Adam Baney continues our conversation on war and peace. He uses arguments we've heard before, so let's address the counters:
You write as if this country is somehow autonomous, and not affected by world events. It's not that we need to act as the world's police force, but being visible on the world's stage can play an overwhelming role in deterrence.
No, the US is most certainly NOT "autonomous." It's a highly interdependent world, including for the US. War interrupts the free flow of trade, people and ideas. Contributing to the war footing, I suggest, makes our interdependence and global prosperity worse, not better. Being "visible" is, IMO, a squishy concept. Coca Cola and McDonald's hold high the US banner far better than troops in a place like Germany, which is a massive drain on the US taxpayer and I believe history shows empire-like efforts increase the likelihood of war rather than decreasing it.
Had we stopped Hitler in a pre-emptive strike, history may have read that invading Germany was wrong.

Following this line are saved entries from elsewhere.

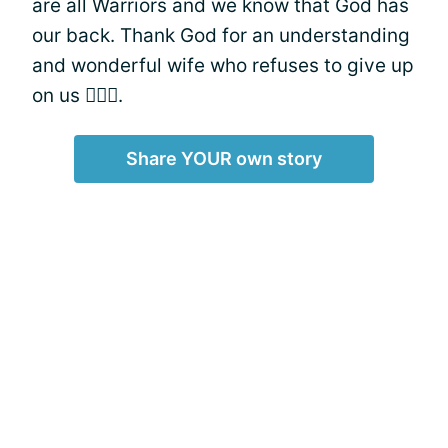
are all Warriors and we know that God has
our back. Thank God for an understanding
and wonderful wife who refuses to give up
on us 👰🏽‍♂️.
Share YOUR own story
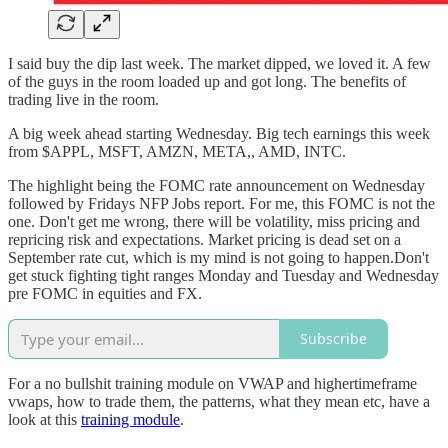
I said buy the dip last week. The market dipped, we loved it. A few
of the guys in the room loaded up and got long. The benefits of
trading live in the room.
A big week ahead starting Wednesday. Big tech earnings this week
from $APPL, MSFT, AMZN, META,, AMD, INTC.
The highlight being the FOMC rate announcement on Wednesday
followed by Fridays NFP Jobs report. For me, this FOMC is not the
one. Don't get me wrong, there will be volatility, miss pricing and
repricing risk and expectations. Market pricing is dead set on a
September rate cut, which is my mind is not going to happen.Don't
get stuck fighting tight ranges Monday and Tuesday and Wednesday
pre FOMC in equities and FX.
Subscribe
For a no bullshit training module on VWAP and highertimeframe
vwaps, how to trade them, the patterns, what they mean etc, have a
look at this
training module
.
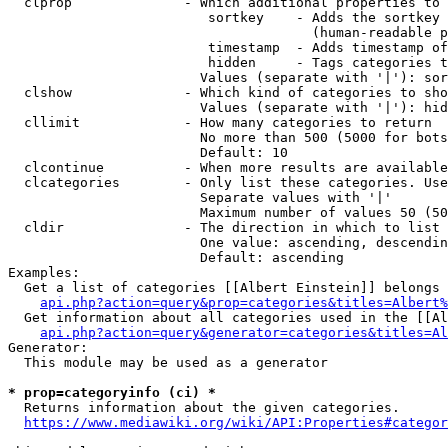
  clprop              - Which additional properties to 
                         sortkey    - Adds the sortkey 
                                      (human-readable p
                         timestamp  - Adds timestamp of
                         hidden     - Tags categories t
                        Values (separate with '|'): sor
  clshow              - Which kind of categories to sho
                        Values (separate with '|'): hid
  cllimit             - How many categories to return

                        No more than 500 (5000 for bots
                        Default: 10

  clcontinue          - When more results are available
  clcategories        - Only list these categories. Use
                        Separate values with '|'

                        Maximum number of values 50 (50
  cldir               - The direction in which to list

                        One value: ascending, descendin
                        Default: ascending

Examples:

  Get a list of categories [[Albert Einstein]] belongs 
api.php?action=query&prop=categories&titles=Albert%
  Get information about all categories used in the [[Al
api.php?action=query&generator=categories&titles=Al
Generator:

  This module may be used as a generator

* prop=categoryinfo (ci) *
  Returns information about the given categories.

https://www.mediawiki.org/wiki/API:Properties#categor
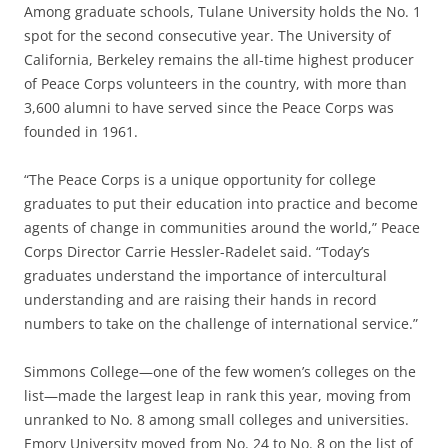
Among graduate schools, Tulane University holds the No. 1
spot for the second consecutive year. The University of
California, Berkeley remains the all-time highest producer
of Peace Corps volunteers in the country, with more than
3,600 alumni to have served since the Peace Corps was
founded in 1961.
“The Peace Corps is a unique opportunity for college
graduates to put their education into practice and become
agents of change in communities around the world,” Peace
Corps Director Carrie Hessler-Radelet said. “Today’s
graduates understand the importance of intercultural
understanding and are raising their hands in record
numbers to take on the challenge of international service.”
Simmons College—one of the few women’s colleges on the
list—made the largest leap in rank this year, moving from
unranked to No. 8 among small colleges and universities.
Emory University moved from No. 24 to No. 8 on the list of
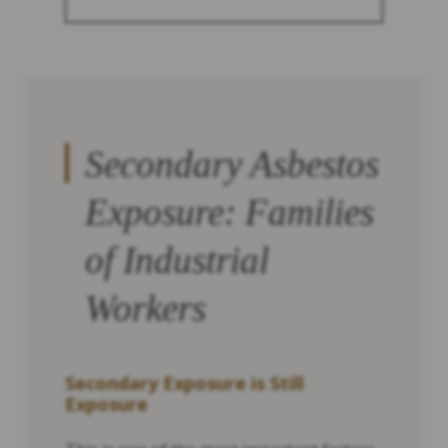
Secondary Asbestos
Exposure: Families
of Industrial
Workers
Secondary Exposure is Still
Exposure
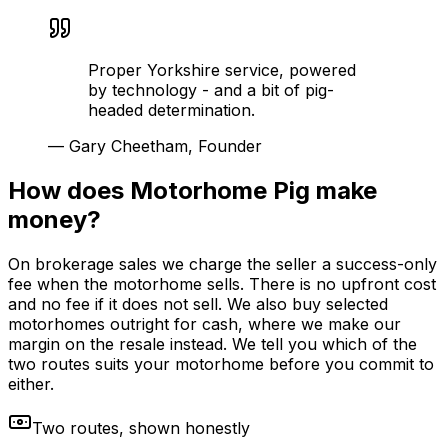
Proper Yorkshire service, powered
by technology - and a bit of pig-
headed determination.
—
Gary Cheetham, Founder
How does Motorhome Pig make
money?
On brokerage sales we charge the seller a success-only
fee when the motorhome sells. There is no upfront cost
and no fee if it does not sell. We also buy selected
motorhomes outright for cash, where we make our
margin on the resale instead. We tell you which of the
two routes suits your motorhome before you commit to
either.
Two routes, shown honestly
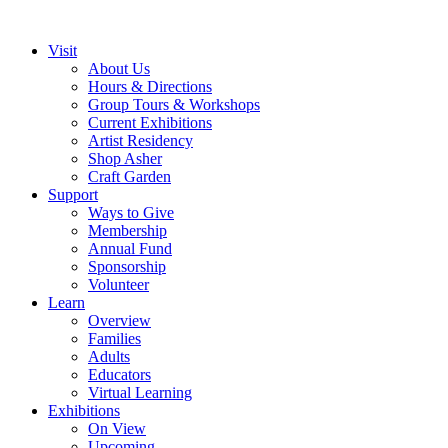
Visit
About Us
Hours & Directions
Group Tours & Workshops
Current Exhibitions
Artist Residency
Shop Asher
Craft Garden
Support
Ways to Give
Membership
Annual Fund
Sponsorship
Volunteer
Learn
Overview
Families
Adults
Educators
Virtual Learning
Exhibitions
On View
Upcoming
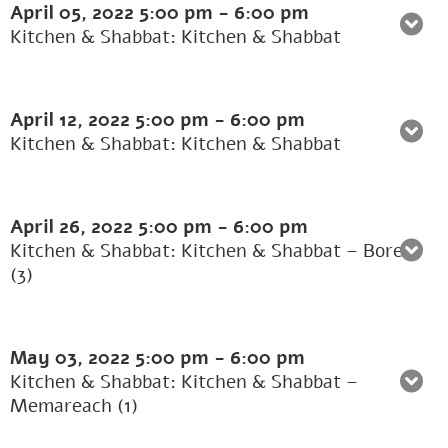
April 05, 2022
5:00 pm
-
6:00 pm
Kitchen & Shabbat: Kitchen & Shabbat
April 12, 2022
5:00 pm
-
6:00 pm
Kitchen & Shabbat: Kitchen & Shabbat
April 26, 2022
5:00 pm
-
6:00 pm
Kitchen & Shabbat: Kitchen & Shabbat – Borer
(3)
May 03, 2022
5:00 pm
-
6:00 pm
Kitchen & Shabbat: Kitchen & Shabbat –
Memareach (1)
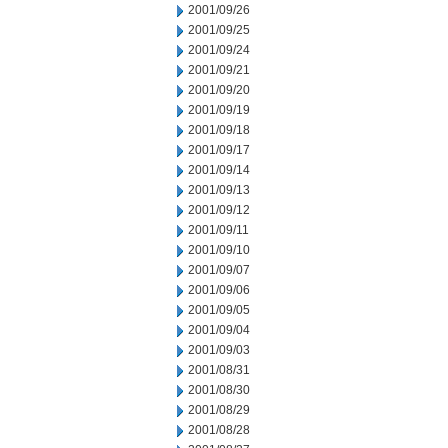
2001/09/26
2001/09/25
2001/09/24
2001/09/21
2001/09/20
2001/09/19
2001/09/18
2001/09/17
2001/09/14
2001/09/13
2001/09/12
2001/09/11
2001/09/10
2001/09/07
2001/09/06
2001/09/05
2001/09/04
2001/09/03
2001/08/31
2001/08/30
2001/08/29
2001/08/28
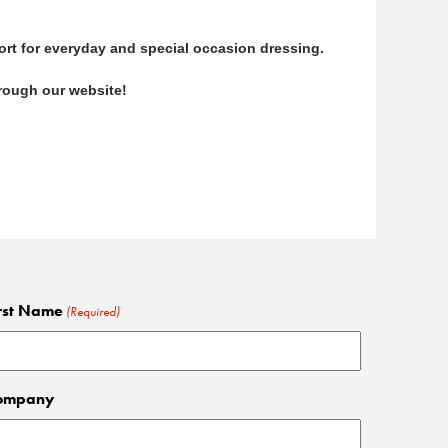
ort for everyday and special occasion dressing.
through our website!
rst Name
(Required)
ompany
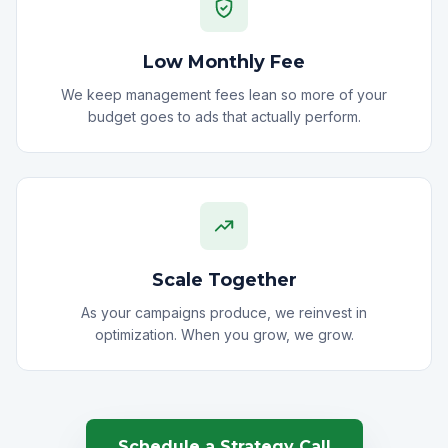
Low Monthly Fee
We keep management fees lean so more of your
budget goes to ads that actually perform.
Scale Together
As your campaigns produce, we reinvest in
optimization. When you grow, we grow.
Schedule a Strategy Call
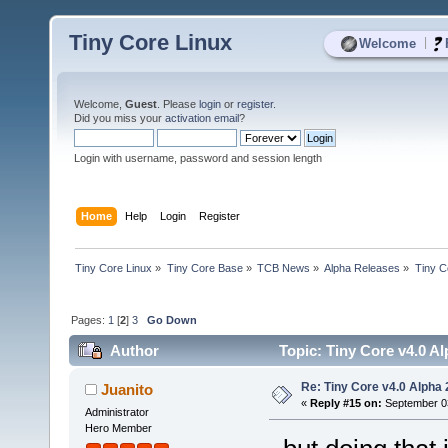
Tiny Core Linux
|
Welcome
Welcome,
Guest
. Please
login
or
register
.
Did you miss your
activation email
?
Login with username, password and session length
Home
Help
Login
Register
Tiny Core Linux
»
Tiny Core Base
»
TCB News
»
Alpha Releases
»
Tiny C
Pages:
1
[
2
]
3
Go Down
Author
Topic: Tiny Core v4.0 Al
Re: Tiny Core v4.0 Alpha 
Juanito
«
Reply #15 on:
September 03
Administrator
Hero Member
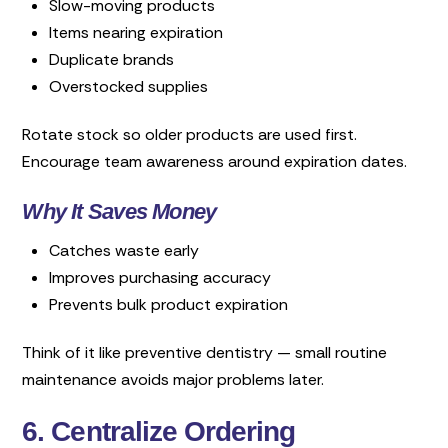
Slow-moving products
Items nearing expiration
Duplicate brands
Overstocked supplies
Rotate stock so older products are used first.
Encourage team awareness around expiration dates.
Why It Saves Money
Catches waste early
Improves purchasing accuracy
Prevents bulk product expiration
Think of it like preventive dentistry — small routine
maintenance avoids major problems later.
6. Centralize Ordering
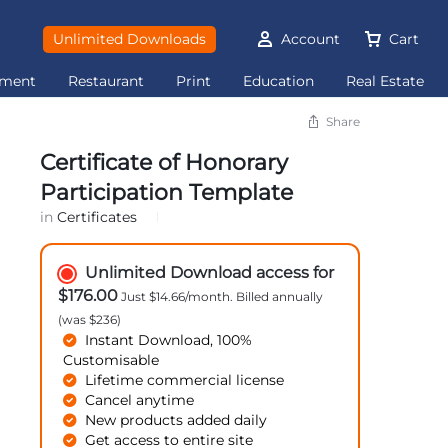
Unlimited Downloads
Account
Cart
ement
Restaurant
Print
Education
Real Estate
Share
Certificate of Honorary
Participation Template
in
Certificates
Unlimited Download access for
$176.00
Just $14.66/month. Billed annually
(was $236)
Instant Download, 100%
Customisable
Lifetime commercial license
Cancel anytime
New products added daily
Get access to entire site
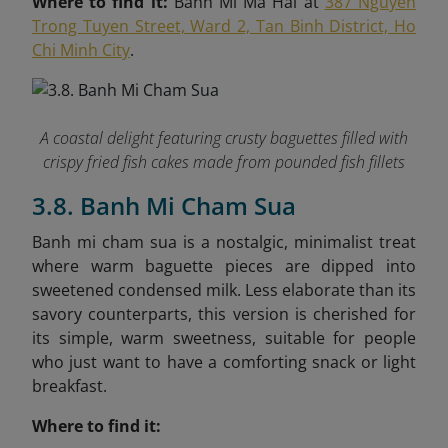
Where to find it:
Banh Mi Ma Hai at
387 Nguyen
Trong Tuyen Street, Ward 2, Tan Binh District, Ho
Chi Minh City
.
A coastal delight featuring crusty baguettes filled with
crispy fried fish cakes made from pounded fish fillets
3.8. Banh Mi Cham Sua
Banh mi cham sua is a nostalgic, minimalist treat
where warm baguette pieces are dipped into
sweetened condensed milk. Less elaborate than its
savory counterparts, this version is cherished for
its simple, warm sweetness, suitable for people
who just want to have a comforting snack or light
breakfast.
Where to find it:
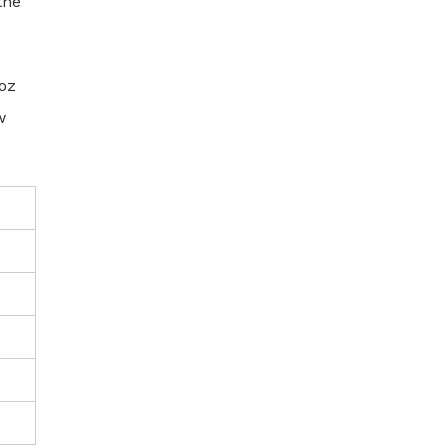
the
oz
w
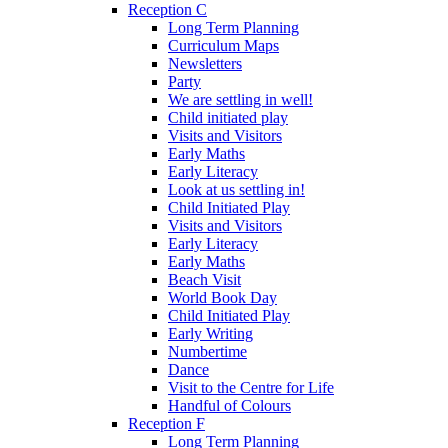
Reception C
Long Term Planning
Curriculum Maps
Newsletters
Party
We are settling in well!
Child initiated play
Visits and Visitors
Early Maths
Early Literacy
Look at us settling in!
Child Initiated Play
Visits and Visitors
Early Literacy
Early Maths
Beach Visit
World Book Day
Child Initiated Play
Early Writing
Numbertime
Dance
Visit to the Centre for Life
Handful of Colours
Reception F
Long Term Planning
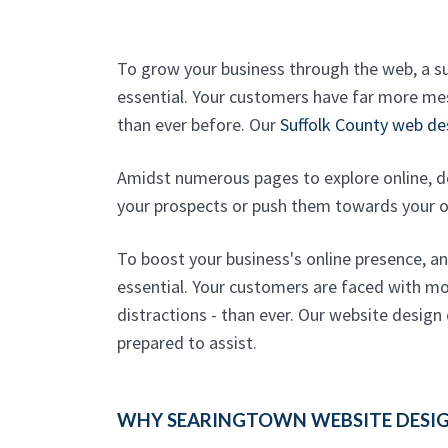
To grow your business through the web, a s
essential. Your customers have far more mes
than ever before. Our
Suffolk County web de
Amidst numerous pages to explore online, d
your prospects or push them towards your 
To boost your business's online presence, a
essential. Your customers are faced with mo
distractions - than ever. Our website design
prepared to assist.
WHY SEARINGTOWN WEBSITE DESIGN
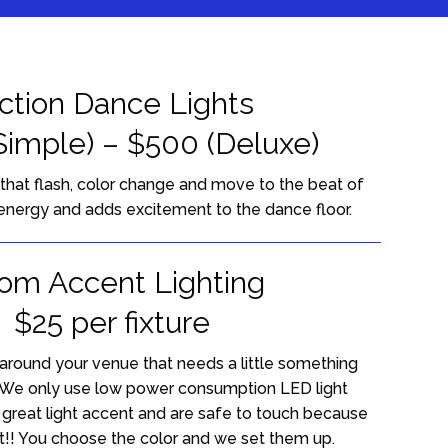
tion Dance Lights
Simple) – $500 (Deluxe)
 that flash, color change and move to the beat of
energy and adds excitement to the dance floor.
om Accent Lighting
$25 per fixture
around your venue that needs a little something
. We only use low power consumption LED light
e great light accent and are safe to touch because
!! You choose the color and we set them up.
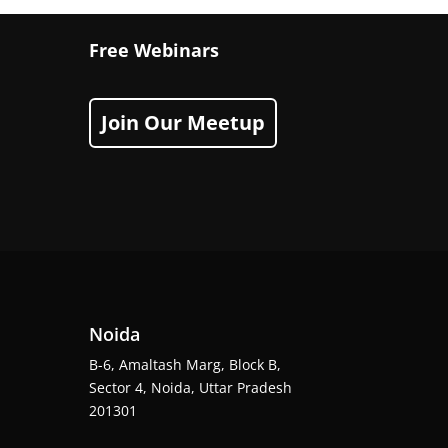
Free Webinars
Join Our Meetup
Noida
B-6, Amaltash Marg, Block B,
Sector 4, Noida, Uttar Pradesh
201301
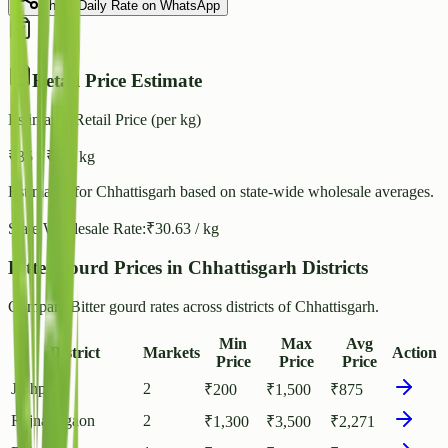
Share Daily Rate on WhatsApp
Retail Price Estimate
Estimated Retail Price (per kg)
₹
35
- ₹
38
/ kg
Estimated for
Chhattisgarh
based on state-wide wholesale averages.
State Wholesale Rate:
₹
30.63
/ kg
Bitter gourd Prices in Chhattisgarh Districts
Compare Bitter gourd rates across districts of Chhattisgarh.
Min
Max
Avg
District
Markets
Action
Price
Price
Price
Jashpur
2
₹
200
₹
1,500
₹
875
Rajnandgaon
2
₹
1,300
₹
3,500
₹
2,271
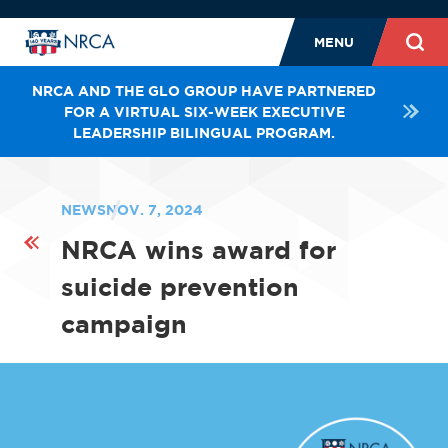
MENU
NRCA AND THE GLO GROUP HAVE PARTNERED
FOR A VIRTUAL SIX-WEEK EXECUTIVE
LEADERSHIP BILINGUAL PROGRAM.
NEWS
NOV. 7, 2024
NRCA wins award for
suicide prevention
campaign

Baney points out that there are no crystal balls. My goodness, do I ever agree. Had the US not turned back the ships carrying Jews deported by Hitler from Germany, perhaps the Holocaust could have been averted. Had the US not provoked the Japanese with oil embargos, perhaps war with Japan could have been averted. Had the US not joined in the European theater of WWII, perhaps Stalin and Hitler would have exhausted themselves. Had that happened, perhaps the millions slaughtered by Stalin and Mao could have been averted, a far more murderous Holocausts than Hitler's. Does Baney seriously suggest that the US should have intervened in a border squabble over Czechoslavakia? On what basis? The question has to come down to more fundamental principles, as I see it. Nation's -- even when well meaning -- should avoid the temptation to butt into other nations's business. Perhaps that should be somewhat elastic, but more often than not, intervention leads to unintended consequences that are far worse to human life and happiness.
If anything, Pearl Harbor and 9/11 both occurred while we sat back and kept our nose out of world affairs.
Sorry, false on both counts. The US embargoed oil to Japan. And the US has a long history of interceding in the affairs of the Middle East. 9/11 is a straw man, in this case, anyway. No nation was involved. It was -- conspiracy theories aside -- a small network of radicals, bent on disrupting our way of life. How can that have possibly been anticipated or stopped?
Whether you like it or not the world's problem's are also our own, and the "stick to our own business" idea is a garbage approach, riddled with flaws.
The definition of insanity is repeating something and expecting different results. Repeating Vietnam is sheer lunacy. That is what does not work, not the Iraq War, IMO. And, increasingly, the voters' opinion.